課題 a:
職務発明の対価をめぐる判決の抜粋によると、原告がAから支払いを受けた本件和解金の額はいくらか。

職務発明の対価の所得区分について
文献種別 判決/大阪地方裁判所
判決年月日 平成23年10月14日
事件番号 平成21年(行ウ)第155号
事件名 所得税更正請求に対する通知処分取消請求事件
裁判結果 棄却
参照法令 所得税法22条、33条、35条、所得税法施行令82条、特許法35条
掲載誌 裁判所ウエブサイト
(LEX/DB文献番号 25444492)
《事実の概要》
1 事実の経緯
(1) 原告は、昭和43年4月にA社に入社し、平成19年9月8日に同社を退社したが、昭和58年頃、本件職務発明をし、Aは同年11月25日に本件職務発明につき特許の出願をした。本件職務発明は、日本において平成3年6月20日公告され、平成4年6月26日にA名で特許の設定登録がされ、外国においても本件職務発明につき特許の設定登録がされた。
(2) Aは、原告に対して昭和58年から平成17年までの間に、16回にわたり本件職務発明についての報償金を支払った。
(3) 原告は、本件職務発明に関するロイヤリティ報償金163万1300円が特許法35条3項の「相当の対価」の額に満たないなどとして、平成17年7月5日、Aを被告としてロイヤリティ収入に対する原告が得るべき対価として5339万2003円及びこれに対する遅延損害金の支払いを求める訴えを提起した。後にクロスライセンス契約に基づく利益に対する原告が得るべき相当の対価を含め、7000万円及びこれに対する遅延損害金に拡大した。
(4) この訴訟は、平成18年6月7日に原告とAとの間で訴訟上の和解が成立し、同月26日に原告はAから本件和解金3000万円の支払を受けた。和解条項1項は、「被告は、原告に対し、本日までに、原告が被告においてした職務発明、考案にかかる権利の譲渡の対価として3000万円の支払義務があることを認める。」とされている。
(5) 原告は、平成19年3月15日にP税務署長に対し、本件和解金を雑所得として所得税の確定申告書を提出した。原告は平成19年12月7日、P税務署長に対し、「所得区分の誤りのため 雑所得→譲渡長期所得」との理由を記載した更正の請求書を提出した。P税務署長は、平成20年3月10日付けで、更正すべき理由がない旨の本件通知処分をした。
(6) 原告は、不服申立てを経由の上、平成21年9月15日、本件通知処分の取消しを求めて本件訴訟を提起した。
2 争点
本件和解金は長期譲渡所得に該当するか否か。長期譲渡所得であれば、そのニ分の一に対して課税される。
(1) 原告の主張
ア 原告がAに対して本件特許を受ける権利を承継したのは、本件和解金を受け取った平成18年6月であると解されるから、本件和解金は正に権利の承継に際しその対価として受け取ったものであり、譲渡所得に該当する。
イ 仮に権利の承継時期が昭和58年であったとしても、本件和解金は、特許を受ける権利をAに承継させる対価として、特許法35条3項の規定により取得した相当の対価支払請求権を実現させたものであるから、特許を受ける権利の譲渡の対価として、当然に譲渡所得に該当する。
2) 被告の主張
ア 本件特許を受ける権利は、遅くとも昭和58年11月25日に、原告からAに承継されたことは、同日付け「譲渡証書」により明らかである。

画像にひもづく空間的な質問:
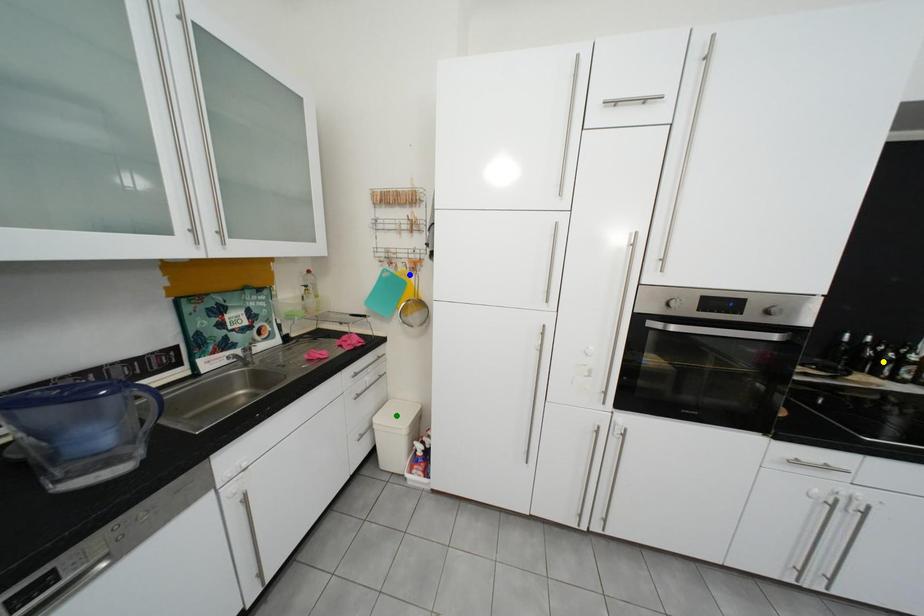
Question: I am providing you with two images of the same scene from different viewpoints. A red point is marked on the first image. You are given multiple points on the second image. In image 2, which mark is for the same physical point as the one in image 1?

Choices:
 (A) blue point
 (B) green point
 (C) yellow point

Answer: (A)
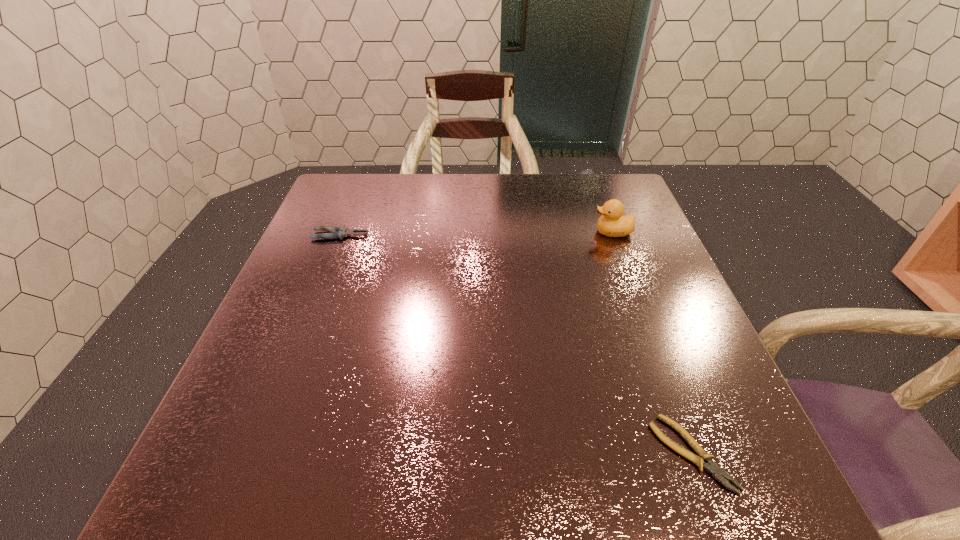
I want to click on the tallest object, so click(x=611, y=224).

Locate an element on the screen. The image size is (960, 540). the left pliers is located at coordinates (339, 232).

At what (x,y) coordinates should I click in order to perform the action: click on the second shortest object. Please return your answer as a coordinate pair (x, y). Looking at the image, I should click on (339, 232).

The height and width of the screenshot is (540, 960). What are the coordinates of `the right pliers` in the screenshot? It's located at click(717, 472).

Find the location of `the nearer pliers`. the nearer pliers is located at coordinates (717, 472).

At what (x,y) coordinates should I click in order to perform the action: click on free location located facing forward on the duckling. Please return your answer as a coordinate pair (x, y). The image size is (960, 540). Looking at the image, I should click on (542, 232).

This screenshot has height=540, width=960. Identify the location of free space located 0.270m facing forward on the duckling. (490, 232).

This screenshot has height=540, width=960. I want to click on vacant area situated 0.250m facing forward on the duckling, so click(x=497, y=232).

Locate an element on the screen. The image size is (960, 540). free spot located at the gripping part of the second shortest object is located at coordinates (398, 235).

Identify the location of blank area located on the left of the shorter pliers. (x=619, y=453).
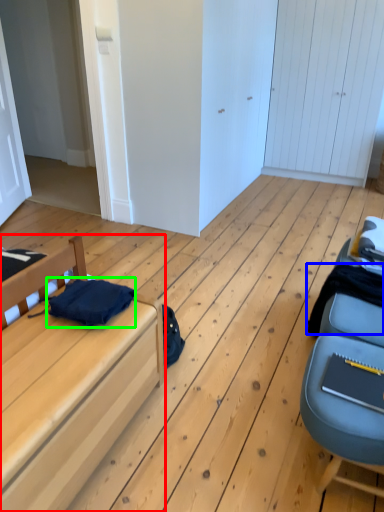
Question: Which object is positioned closest to furniture (highlighted by a red box)? Select from clothing (highlighted by a blue box) and clothing (highlighted by a green box).

Choices:
 (A) clothing
 (B) clothing

Answer: (B)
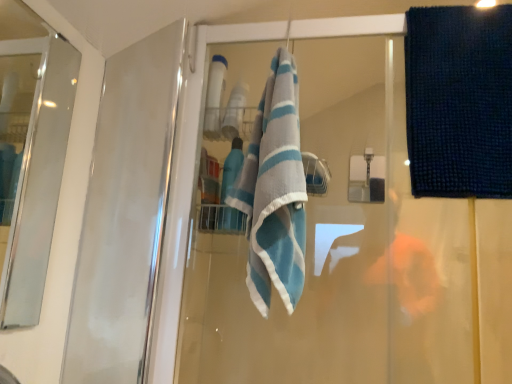
Question: Considering the relative sizes of dark blue textured towel at upper right and blue striped towel at center in the image provided, is dark blue textured towel at upper right thinner than blue striped towel at center?

Choices:
 (A) no
 (B) yes

Answer: (B)

Question: From a real-world perspective, is dark blue textured towel at upper right below blue striped towel at center?

Choices:
 (A) no
 (B) yes

Answer: (A)

Question: Considering the relative sizes of dark blue textured towel at upper right and blue striped towel at center in the image provided, is dark blue textured towel at upper right wider than blue striped towel at center?

Choices:
 (A) yes
 (B) no

Answer: (B)

Question: Is the position of dark blue textured towel at upper right more distant than that of blue striped towel at center?

Choices:
 (A) no
 (B) yes

Answer: (B)

Question: Is dark blue textured towel at upper right directly adjacent to blue striped towel at center?

Choices:
 (A) yes
 (B) no

Answer: (B)

Question: Considering the positions of point (61, 162) and point (439, 99), is point (61, 162) closer or farther from the camera than point (439, 99)?

Choices:
 (A) farther
 (B) closer

Answer: (A)

Question: Considering their positions, is clear glass screen door at left located in front of or behind dark blue textured towel at upper right?

Choices:
 (A) front
 (B) behind

Answer: (A)

Question: In terms of height, does clear glass screen door at left look taller or shorter compared to dark blue textured towel at upper right?

Choices:
 (A) short
 (B) tall

Answer: (B)

Question: Considering the positions of clear glass screen door at left and dark blue textured towel at upper right in the image, is clear glass screen door at left bigger or smaller than dark blue textured towel at upper right?

Choices:
 (A) big
 (B) small

Answer: (B)

Question: Is point (22, 281) closer or farther from the camera than point (267, 198)?

Choices:
 (A) closer
 (B) farther

Answer: (B)

Question: Is clear glass screen door at left in front of or behind blue striped towel at center in the image?

Choices:
 (A) behind
 (B) front

Answer: (B)

Question: In the image, is clear glass screen door at left on the left side or the right side of blue striped towel at center?

Choices:
 (A) right
 (B) left

Answer: (B)

Question: Is clear glass screen door at left spatially inside blue striped towel at center, or outside of it?

Choices:
 (A) outside
 (B) inside

Answer: (A)

Question: Is point (302, 221) positioned closer to the camera than point (40, 145)?

Choices:
 (A) closer
 (B) farther

Answer: (A)

Question: In the image, is blue striped towel at center positioned in front of or behind clear glass screen door at left?

Choices:
 (A) front
 (B) behind

Answer: (B)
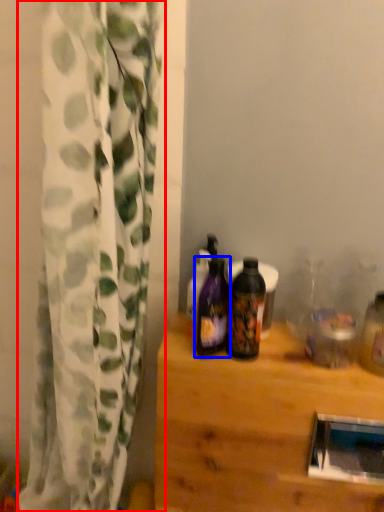
Question: Which object appears farthest to the camera in this image, curtain (highlighted by a red box) or bottle (highlighted by a blue box)?

Choices:
 (A) curtain
 (B) bottle

Answer: (B)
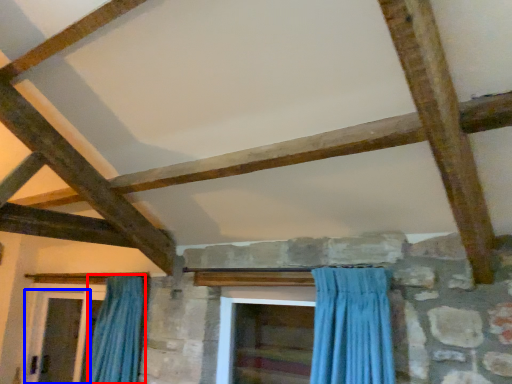
Question: Which point is further to the camera, curtain (highlighted by a red box) or screen door (highlighted by a blue box)?

Choices:
 (A) curtain
 (B) screen door

Answer: (B)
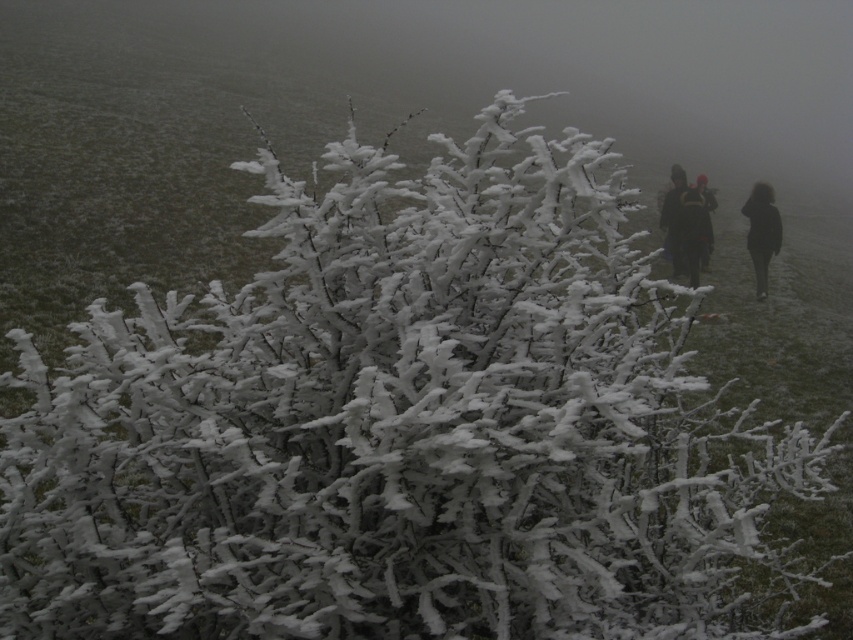
Describe the element at coordinates (761, 232) in the screenshot. I see `black matte coat at right` at that location.

Which is in front, point (764, 298) or point (677, 269)?

Point (677, 269) is in front.

Where is `black matte coat at right`? The height and width of the screenshot is (640, 853). black matte coat at right is located at coordinates (761, 232).

Is black matte coat at right below dark blue jacket at right?

Yes, black matte coat at right is below dark blue jacket at right.

Identify the location of black matte coat at right. (761, 232).

Does dark fabric jacket at right have a lesser width compared to dark blue jacket at right?

Yes, dark fabric jacket at right is thinner than dark blue jacket at right.

Can you confirm if dark fabric jacket at right is positioned to the left of dark blue jacket at right?

Indeed, dark fabric jacket at right is positioned on the left side of dark blue jacket at right.

What are the coordinates of `dark fabric jacket at right` in the screenshot? It's located at (672, 220).

This screenshot has height=640, width=853. Find the location of `dark fabric jacket at right`. dark fabric jacket at right is located at coordinates (672, 220).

課題 b:
エントリの冒頭から「Identify the location of blank」を含む行までを、両端の行も含めて一字一句変えずに書き写してください。画像は含めないこと。

解答 a:
3000万円。

解答 b:
Question: I am providing you with two images of the same scene from different viewpoints. A red point is marked on the first image. You are given multiple points on the second image. In image 2, which mark is for the same physical point as the one in image 1?

Choices:
 (A) blue point
 (B) green point
 (C) yellow point

Answer: (A)
I want to click on the tallest object, so click(x=611, y=224).

Locate an element on the screen. The image size is (960, 540). the left pliers is located at coordinates (339, 232).

At what (x,y) coordinates should I click in order to perform the action: click on the second shortest object. Please return your answer as a coordinate pair (x, y). Looking at the image, I should click on (339, 232).

The height and width of the screenshot is (540, 960). What are the coordinates of `the right pliers` in the screenshot? It's located at click(717, 472).

Find the location of `the nearer pliers`. the nearer pliers is located at coordinates (717, 472).

At what (x,y) coordinates should I click in order to perform the action: click on free location located facing forward on the duckling. Please return your answer as a coordinate pair (x, y). The image size is (960, 540). Looking at the image, I should click on (542, 232).

This screenshot has height=540, width=960. Identify the location of free space located 0.270m facing forward on the duckling. (490, 232).

This screenshot has height=540, width=960. I want to click on vacant area situated 0.250m facing forward on the duckling, so click(x=497, y=232).

Locate an element on the screen. The image size is (960, 540). free spot located at the gripping part of the second shortest object is located at coordinates (398, 235).

Identify the location of blank area located on the left of the shorter pliers. (x=619, y=453).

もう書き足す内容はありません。